Positioning errors of multi-frequency PPP AR using UPD products (blue) and using OSB products (red) at station ALGO during 0-3 h on DOY 071, 2021

Fig. 17
figure 17

Positioning difference between the UPD- and OSB-based multi-frequency PPP-AR in the horizontal components

Conclusion

This study expands the traditional OSB estimation model to more frequencies and more constellations. The phase and code OSBs of GPS/GLONASS triple-frequency, Galileo five-frequency, BDS six-frequency observations are estimated. The performance of OSB-based multi-frequency and multi-GNSS PPP AR is also investigated.

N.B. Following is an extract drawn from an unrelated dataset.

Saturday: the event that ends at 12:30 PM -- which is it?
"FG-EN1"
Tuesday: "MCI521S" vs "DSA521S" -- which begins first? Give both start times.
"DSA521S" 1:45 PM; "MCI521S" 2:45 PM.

The proposed model is implemented and validated using a one-month period of 145 MGEX stations. The estimated code and phase biases exhibit high stability with time. The average STDs of code OSBs are within 0.06–0.1 ns for GPS and 0.16–0.33 ns for BDS/Galileo/GLONASS. It is worth noting that the code bias of GLONASS CDMA signals shows slightly better performance than FDMA signals, even though only a few stations can currently track the CDMA signal of GLONASS satellites. In the case of the phase OSBs, the daily biases of GPS and Galileo present the highest stability with the STD less than 0.02 ns, while those of BDS and GLONASS are slightly worse with the STDs of 0.03–0.05 ns and 0.05–0.07 ns, respectively. Especially for some modernized GNSS signals such as Galileo E5 and BDS-3 B2, we find that the code and phase biases have relatively high consistency between the different tracking modes and the different frequencies. In addition, the differences of receiver-specific code bias between BDS-2 and BDS-3 common frequency signals in the range of 10.92–28.58 ns can be noted, which needs to be carefully considered in the precise positioning and ambiguity resolution.

Multi-frequency and multi-GNSS PPP AR can be efficiently carried out when the code and phase OSB corrections are directly applied to GNSS raw observations. The positioning results show that the convergence time is significantly shortened by PPP AR using OSB corrections. The average convergence time of GREC multi-frequency PPP AR is 4.44 min, showing remarkable improvements of 56.8% and 16.8% compared to dual-frequency PPP float and fixed solutions, respectively. Moreover, the comparative tests show that OSB-based PPP AR results are consistent with traditional PPP AR using UPD corrections in single-, dual- and four-system modes, which further demonstrates the effectiveness of OSB products.